When a company bid to a target company the following techniques use by Target Company to against their takeover bids.
Before the bid
- Effective communication with share holders
When a target company gets to know there are going to bid by other companies, the target company will start the effective communicational with shareholder to not to sell their shares to others.
- Poison Pills
This is where the target company issues bonds or preference shares which can be convert as an ordinary share at the takeover points. This technique is use to threat the bidder to spend much more for acquiring the target company.
- Shark repellent super majority
This is usually happen to the target companies. This is where change articles of association to very high percentage of shares approve an acquisition or merger.
Convert the 80% of share approvals to acquisition or merger.
- High assets value
Revalue the fixed assets value and show the companies true value to the acquirer.
After the bid
- Rejection letter
When a target company received the bidders offer document, the target company must reply to the share holders within 14 days.
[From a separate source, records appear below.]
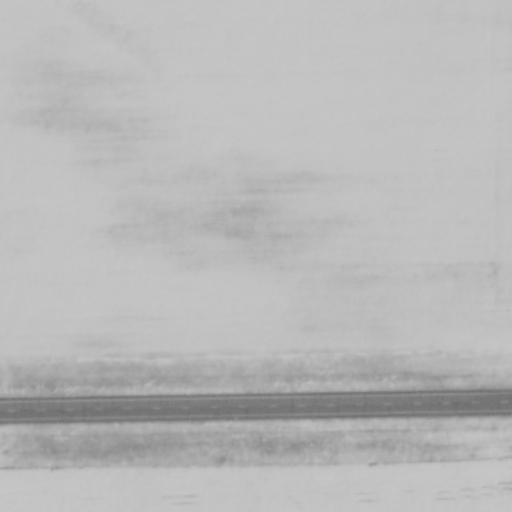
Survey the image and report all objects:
road: (256, 407)
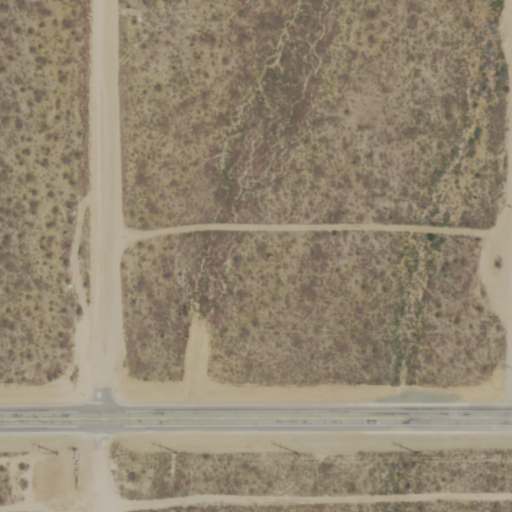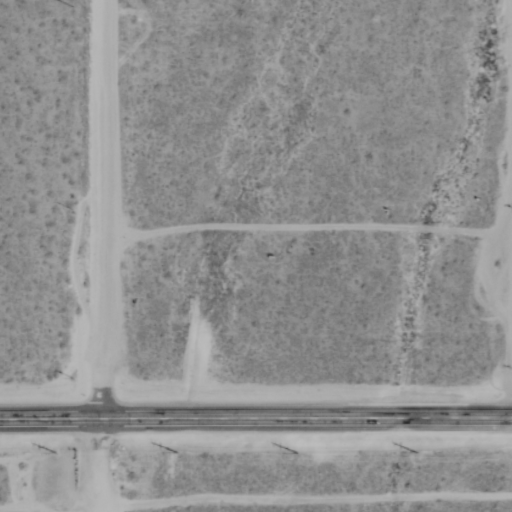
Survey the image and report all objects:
road: (95, 208)
road: (511, 324)
road: (256, 417)
road: (100, 462)
road: (308, 500)
road: (105, 509)
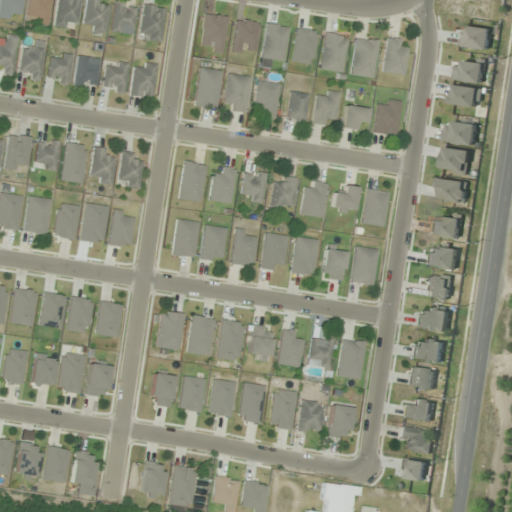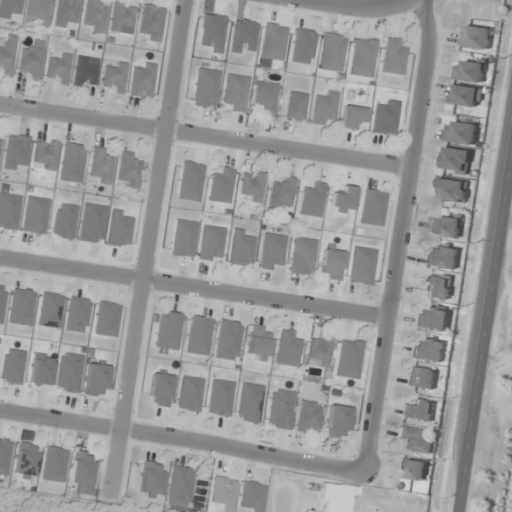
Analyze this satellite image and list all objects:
road: (352, 7)
building: (10, 9)
building: (37, 11)
building: (66, 14)
building: (94, 16)
building: (122, 18)
building: (151, 23)
building: (212, 34)
building: (245, 37)
building: (475, 37)
building: (274, 42)
building: (303, 46)
building: (333, 53)
building: (7, 55)
building: (394, 57)
building: (364, 58)
building: (31, 60)
building: (58, 69)
building: (85, 72)
building: (114, 78)
building: (142, 81)
building: (206, 88)
building: (237, 92)
building: (266, 99)
building: (297, 107)
building: (324, 108)
building: (353, 117)
building: (386, 119)
road: (205, 136)
building: (15, 153)
building: (44, 155)
building: (71, 163)
building: (100, 166)
building: (128, 171)
building: (190, 182)
building: (222, 186)
building: (252, 186)
building: (454, 190)
building: (282, 195)
building: (344, 200)
building: (313, 201)
building: (373, 208)
building: (8, 211)
building: (35, 216)
building: (63, 221)
building: (119, 229)
road: (400, 233)
building: (184, 239)
building: (212, 244)
building: (243, 248)
road: (147, 252)
building: (273, 252)
building: (303, 257)
building: (442, 257)
building: (332, 263)
building: (362, 266)
road: (193, 286)
building: (21, 307)
building: (50, 310)
building: (77, 315)
road: (483, 317)
building: (106, 319)
building: (433, 319)
building: (168, 331)
building: (199, 336)
building: (228, 341)
building: (259, 341)
building: (288, 349)
building: (428, 350)
building: (319, 352)
building: (349, 359)
building: (12, 367)
building: (69, 373)
building: (422, 379)
building: (95, 381)
building: (159, 390)
building: (190, 394)
building: (220, 398)
building: (250, 403)
building: (281, 410)
building: (418, 410)
building: (308, 417)
building: (338, 422)
road: (182, 437)
building: (417, 439)
building: (26, 460)
building: (54, 465)
building: (82, 471)
building: (151, 479)
building: (180, 486)
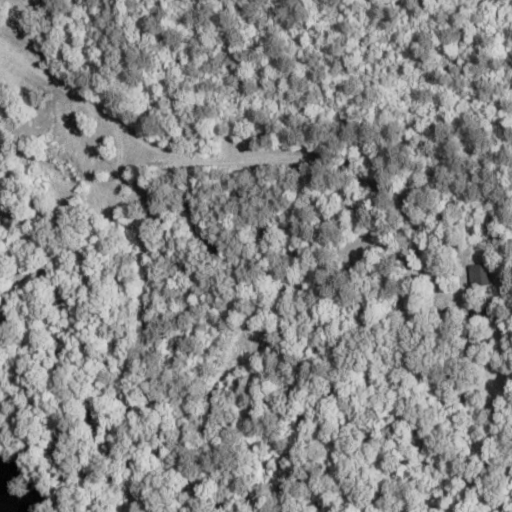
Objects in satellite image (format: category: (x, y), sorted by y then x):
road: (32, 69)
building: (61, 164)
building: (477, 277)
building: (482, 310)
river: (9, 500)
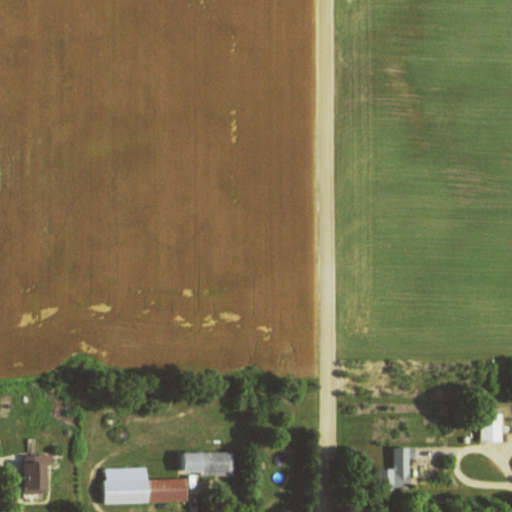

The letter should Constant the position of the organisation and what are they going to do feather.
- Profit forecast
The target explains their profit forecast to the stakeholders and says their expected returns in future as this.
This forecast should be a viable and achievable to the company, if not its create the company value feather less than now.
- Attacking to bidder
This is where typically evaluate the bidder’s strategies and the financial source and attack back to the bidder.
- White Knight
Bring a favourable investor or a partner to counter bid to the original acquiring company.
- Regulatory protections
This is where the target company seeks the government intervention to the takeover bid and announce as takeover is not possible due public interest.
- Advertising campaigns
Create a high level of advertising against to takeover bid and use that advertisement to show their power to all stakeholders.